Daniel Lemire's blog

, 3 min read

XML for databases: a dead idea

One of my colleagues is teaching an artificial intelligence class. In his class, he uses old videos where experts from the early eighties make predictions about where AI is going. These experts come from the best schools such as Stanford. These videos were not meant as a joke. When you watch them today, they are properly hilarious however. One of the predictions by a famous AI researcher was that the software industry would be dominated by expert systems by year 2000. This was a reasonable prediction: Wikipedia says that in the early 1980s, two thirds of the Fortune 1000 companies used expert systems in their daily business activities.

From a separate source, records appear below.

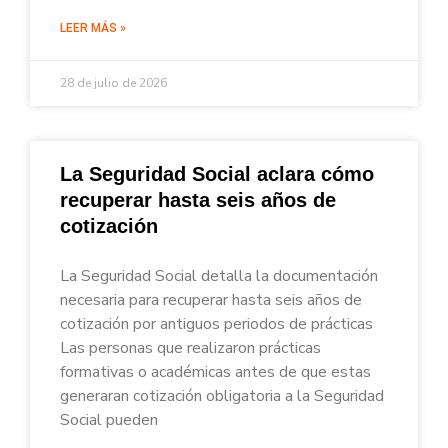
LEER MÁS »
28 de julio de 2026
La Seguridad Social aclara cómo
recuperar hasta seis años de
cotización
La Seguridad Social detalla la documentación
necesaria para recuperar hasta seis años de
cotización por antiguos periodos de prácticas
Las personas que realizaron prácticas
formativas o académicas antes de que estas
generaran cotización obligatoria a la Seguridad
Social pueden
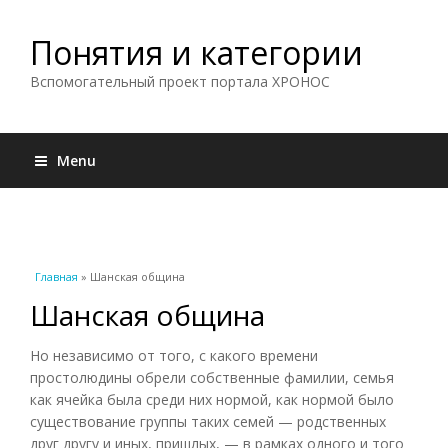
Понятия и категории
Вспомогательный проект портала ХРОНОС
Menu
Вы здесь
Главная
» Шанская община
Шанская община
Но независимо от того, с какого времени
простолюдины обрели собственные фамилии, семья
как ячейка была среди них нормой, как нормой было
существование группы таких семей — родственных
друг другу и иных, пришлых, — в рамках одного и того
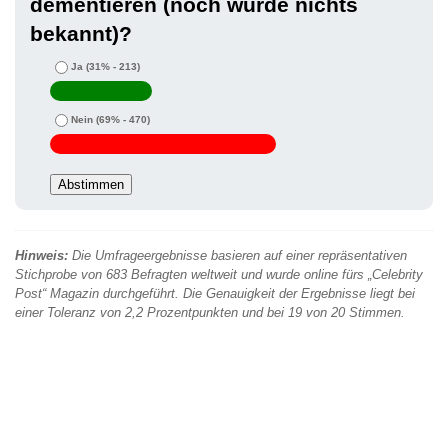
dementieren (noch wurde nichts
bekannt)?
Ja
(31% - 213)
Nein
(69% - 470)
Hinweis:
Die Umfrageergebnisse basieren auf einer repräsentativen
Stichprobe von 683 Befragten weltweit und wurde online fürs „Celebrity
Post“ Magazin durchgeführt. Die Genauigkeit der Ergebnisse liegt bei
einer Toleranz von 2,2 Prozentpunkten und bei 19 von 20 Stimmen.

I believe that the majority of software programmers today would describe the importance of expert systems in their work to be… negligible. Of course, the researchers have not given up: the Semantic Web initiative can be viewed as a direct descendant of expert systems. And there are still some specific applications where an expert system is the right tool, I am sure. However, to put it bluntly, expert systems were a failure, by the standards set forth by their proponents.

Did you ever notice how much energy people put into promoting (their) new idea, and how little you hear about failures? That’s because there is little profit in calling something a failure and much risk: there are always people in denial who will fight you to the death. I think it is unfortunate that we never dare look at our mistakes. What did Burke they say? “Those who don’t know history are destined to repeat it.” When XML was originally conceived, it was meant for document formats. And by that standard… boy! did it succeed! Virtually all word processing and e-book formats are in XML today. The only notable failure is HTML. They tried to make HTML and XML work together, but it was never a good fit (except maybe within e-books). In a sense, the inventors of XML could not have succeeded more thoroughly. Then, unfortunately, the data people took XML and decided that it solved their problems. So we got configuration files in XML, databases in XML, and so on. Some of these applications did ok. Storing data in XML for long-term interoperability is an acceptable use of XML. Indeed, XML is supported by virtually all programming languages and that is unlikely to change. However, XML as a technology for databases was supposed to solve new problems. All major database vendors added support for XML. DBAs were told to learn XML or else… We also got handfuls of serious XML databases. More critically, the major database research conferences were flooded with XML research papers. And then it stopped. For fun I estimated the number of research papers focused on XML in a major conference like VLDB: 2003: 27; 2008: 14; 2012: 3. That is, it went from a very popular topic for researchers to a niche topic. Meanwhile, the International XML Database Symposium ran from 2003 to 2010, missing only year 2008. It now appears dead.

That is not to say that there is no valid research focused on XML today. The few papers on XML accepted in major database journals and conferences are solid. In fact, the papers from 2003 were probably mostly excellent. Just last week, I reviewed a paper on XML for a major journal and I recommended acceptance. I have been teaching a course on XML every year since 2005 and I plan to continue to teach it. Still, it is undeniable that XML databases have failed as anything but a niche topic.

I initially wanted to write an actual research article to examine why XML for databases failed. I was strongly discouraged: this will be unpublishable because too many people will want to argue against the failure itself. This is probably a great defect of modern science: we are obsessed with success and we work to forget failure.